5. a host cell, this host cell obtains through the described engineering carrier conversion of claim 3 or 4, transfection or transduction.
6. for the antibody of albumen claimed in claim 1 or its immunity fragment, be preferably polyclonal antibody.
7. albumen claimed in claim 1 or its immunity fragment or polynucleotide sequence claimed in claim 2, the application outside preparation has antiviral, anti-intracellular bacteria, antimycotic, anti-born of the same parents in the pharmaceutical preparation of bacterium and antitumor action; RAW264.7 cell TNF-α stimulated in preparation has the application in the preparation of chemotaxis; Application in the preparation of the generation that there is in preparation the phagocytic activity that strengthens scavenger cell, promotes ROS; Application in the preparation of the function that possess the expression of lowering the macrophage inflammatory factor in preparation, suppresses NF-κ B transcriptional activity; Application in the preparation of the differentiation for preparing promotion Th1 and Th17 cell and activation; Application in the preparation of the function of the protein expression that perhaps in preparation, possess the mRNA level of lowering CD55 or CD59, suppresses CD46, CD55 or CD59.
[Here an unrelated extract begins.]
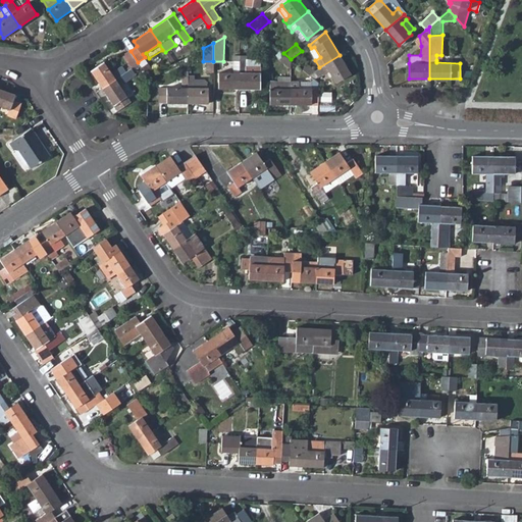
[(309,50),(315,60),(320,57),(314,47),(311,48),(309,50)]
8. albumen claimed in claim 1 or its immunity fragment, or polynucleotide sequence claimed in claim 2, or antibody claimed in claim 6, the application in the pharmaceutical composition for the preparation of preventing and/or treating immune correlated disease.
9. application according to claim 8, wherein, described albumen be shown in SEQ ID No.2 or 46th～140 of SEQ ID No.2 shown in the albumen that forms of aminoacid sequence; Described polynucleotide sequence is the polynucleotide sequence shown in SEQ ID No.1; Described antibody is polyclonal antibody; Described immune correlated disease is infectious diseases, autoimmune disorder or tumour.
10. test right requires the application of reagent in the composition for the preparation of immune correlated disease auxiliary diagnosis, prognosis judgement of 1 described albumen or its immunity fragment or polynucleotide sequence claimed in claim 2; Described detection reagent is preferably antibody claimed in claim 6.